_WHAT YOU ARE ASKED TO DO_
Find the lines of the material below that include the string "high", then copy each one.

━━━━

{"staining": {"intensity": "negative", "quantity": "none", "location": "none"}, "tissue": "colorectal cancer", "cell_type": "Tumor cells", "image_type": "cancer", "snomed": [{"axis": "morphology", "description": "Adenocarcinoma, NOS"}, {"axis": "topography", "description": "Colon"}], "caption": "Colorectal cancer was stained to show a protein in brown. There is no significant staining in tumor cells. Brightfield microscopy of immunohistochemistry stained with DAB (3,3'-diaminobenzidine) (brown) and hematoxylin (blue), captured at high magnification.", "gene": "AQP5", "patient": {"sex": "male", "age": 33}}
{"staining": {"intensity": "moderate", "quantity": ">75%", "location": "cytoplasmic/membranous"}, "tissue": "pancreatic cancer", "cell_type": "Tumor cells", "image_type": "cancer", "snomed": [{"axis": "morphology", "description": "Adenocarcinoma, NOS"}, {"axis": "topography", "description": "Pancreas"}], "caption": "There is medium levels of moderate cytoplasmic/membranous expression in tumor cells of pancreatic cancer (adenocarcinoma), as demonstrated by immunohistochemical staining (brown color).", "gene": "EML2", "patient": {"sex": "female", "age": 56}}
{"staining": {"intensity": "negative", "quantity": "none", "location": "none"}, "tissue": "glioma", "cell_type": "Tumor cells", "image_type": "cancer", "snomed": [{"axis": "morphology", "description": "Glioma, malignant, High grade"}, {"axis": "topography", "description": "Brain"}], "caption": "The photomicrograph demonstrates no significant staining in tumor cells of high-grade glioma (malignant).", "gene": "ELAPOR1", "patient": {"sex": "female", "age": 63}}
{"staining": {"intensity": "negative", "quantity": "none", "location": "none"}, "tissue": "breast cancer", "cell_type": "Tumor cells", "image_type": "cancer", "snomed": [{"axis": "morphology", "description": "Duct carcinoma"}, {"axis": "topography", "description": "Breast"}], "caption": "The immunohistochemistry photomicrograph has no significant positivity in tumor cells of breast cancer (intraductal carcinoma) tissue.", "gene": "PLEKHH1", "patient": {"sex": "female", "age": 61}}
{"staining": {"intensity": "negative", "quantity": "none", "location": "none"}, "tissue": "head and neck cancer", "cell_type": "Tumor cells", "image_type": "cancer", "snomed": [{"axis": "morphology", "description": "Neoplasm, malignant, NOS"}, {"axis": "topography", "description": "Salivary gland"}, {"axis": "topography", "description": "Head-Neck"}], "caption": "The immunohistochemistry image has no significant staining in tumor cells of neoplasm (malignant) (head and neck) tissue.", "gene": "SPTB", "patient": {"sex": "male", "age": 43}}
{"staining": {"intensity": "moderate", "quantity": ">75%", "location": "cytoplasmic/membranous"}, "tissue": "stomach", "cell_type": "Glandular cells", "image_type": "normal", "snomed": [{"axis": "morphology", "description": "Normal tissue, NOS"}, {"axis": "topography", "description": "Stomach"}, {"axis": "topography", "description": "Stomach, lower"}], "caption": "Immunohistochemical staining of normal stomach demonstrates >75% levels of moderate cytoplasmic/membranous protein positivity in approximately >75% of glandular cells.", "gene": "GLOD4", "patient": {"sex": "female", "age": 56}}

━━━━

_SOLUTION FOR THIS EXERCISE_
{"staining": {"intensity": "negative", "quantity": "none", "location": "none"}, "tissue": "colorectal cancer", "cell_type": "Tumor cells", "image_type": "cancer", "snomed": [{"axis": "morphology", "description": "Adenocarcinoma, NOS"}, {"axis": "topography", "description": "Colon"}], "caption": "Colorectal cancer was stained to show a protein in brown. There is no significant staining in tumor cells. Brightfield microscopy of immunohistochemistry stained with DAB (3,3'-diaminobenzidine) (brown) and hematoxylin (blue), captured at high magnification.", "gene": "AQP5", "patient": {"sex": "male", "age": 33}}
{"staining": {"intensity": "negative", "quantity": "none", "location": "none"}, "tissue": "glioma", "cell_type": "Tumor cells", "image_type": "cancer", "snomed": [{"axis": "morphology", "description": "Glioma, malignant, High grade"}, {"axis": "topography", "description": "Brain"}], "caption": "The photomicrograph demonstrates no significant staining in tumor cells of high-grade glioma (malignant).", "gene": "ELAPOR1", "patient": {"sex": "female", "age": 63}}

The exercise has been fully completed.